BEGIN Source records
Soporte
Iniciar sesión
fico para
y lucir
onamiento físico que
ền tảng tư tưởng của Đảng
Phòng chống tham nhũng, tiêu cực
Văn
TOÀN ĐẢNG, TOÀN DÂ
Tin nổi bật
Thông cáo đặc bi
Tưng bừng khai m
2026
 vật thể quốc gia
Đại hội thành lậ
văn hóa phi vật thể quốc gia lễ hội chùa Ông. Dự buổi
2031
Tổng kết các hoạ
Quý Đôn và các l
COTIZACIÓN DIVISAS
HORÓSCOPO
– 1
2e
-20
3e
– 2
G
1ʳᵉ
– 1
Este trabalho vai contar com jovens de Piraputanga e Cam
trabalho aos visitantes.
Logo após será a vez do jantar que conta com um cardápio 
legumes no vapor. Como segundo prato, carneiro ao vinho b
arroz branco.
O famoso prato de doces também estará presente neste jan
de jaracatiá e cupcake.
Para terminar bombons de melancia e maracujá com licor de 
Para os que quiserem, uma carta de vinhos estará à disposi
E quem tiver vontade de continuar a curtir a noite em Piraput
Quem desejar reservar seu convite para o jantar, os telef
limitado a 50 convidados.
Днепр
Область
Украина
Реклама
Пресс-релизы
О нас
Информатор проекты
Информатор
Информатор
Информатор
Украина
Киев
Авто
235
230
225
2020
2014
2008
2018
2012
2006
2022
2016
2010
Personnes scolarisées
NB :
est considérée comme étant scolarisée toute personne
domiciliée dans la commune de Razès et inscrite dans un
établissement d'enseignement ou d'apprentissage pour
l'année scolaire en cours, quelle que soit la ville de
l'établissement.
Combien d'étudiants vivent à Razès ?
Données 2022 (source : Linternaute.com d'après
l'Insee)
END Source records
◆ **Problem to solve**: Exactly as written, transcribe each line of the data.

◆ **Written solution**:
Soporte
Iniciar sesión
fico para
y lucir
onamiento físico que
ền tảng tư tưởng của Đảng
Phòng chống tham nhũng, tiêu cực
Văn
TOÀN ĐẢNG, TOÀN DÂ
Tin nổi bật
Thông cáo đặc bi
Tưng bừng khai m
2026
 vật thể quốc gia
Đại hội thành lậ
văn hóa phi vật thể quốc gia lễ hội chùa Ông. Dự buổi
2031
Tổng kết các hoạ
Quý Đôn và các l
COTIZACIÓN DIVISAS
HORÓSCOPO
– 1
2e
-20
3e
– 2
G
1ʳᵉ
– 1
Este trabalho vai contar com jovens de Piraputanga e Cam
trabalho aos visitantes.
Logo após será a vez do jantar que conta com um cardápio 
legumes no vapor. Como segundo prato, carneiro ao vinho b
arroz branco.
O famoso prato de doces também estará presente neste jan
de jaracatiá e cupcake.
Para terminar bombons de melancia e maracujá com licor de 
Para os que quiserem, uma carta de vinhos estará à disposi
E quem tiver vontade de continuar a curtir a noite em Piraput
Quem desejar reservar seu convite para o jantar, os telef
limitado a 50 convidados.
Днепр
Область
Украина
Реклама
Пресс-релизы
О нас
Информатор проекты
Информатор
Информатор
Информатор
Украина
Киев
Авто
235
230
225
2020
2014
2008
2018
2012
2006
2022
2016
2010
Personnes scolarisées
NB :
est considérée comme étant scolarisée toute personne
domiciliée dans la commune de Razès et inscrite dans un
établissement d'enseignement ou d'apprentissage pour
l'année scolaire en cours, quelle que soit la ville de
l'établissement.
Combien d'étudiants vivent à Razès ?
Données 2022 (source : Linternaute.com d'après
l'Insee)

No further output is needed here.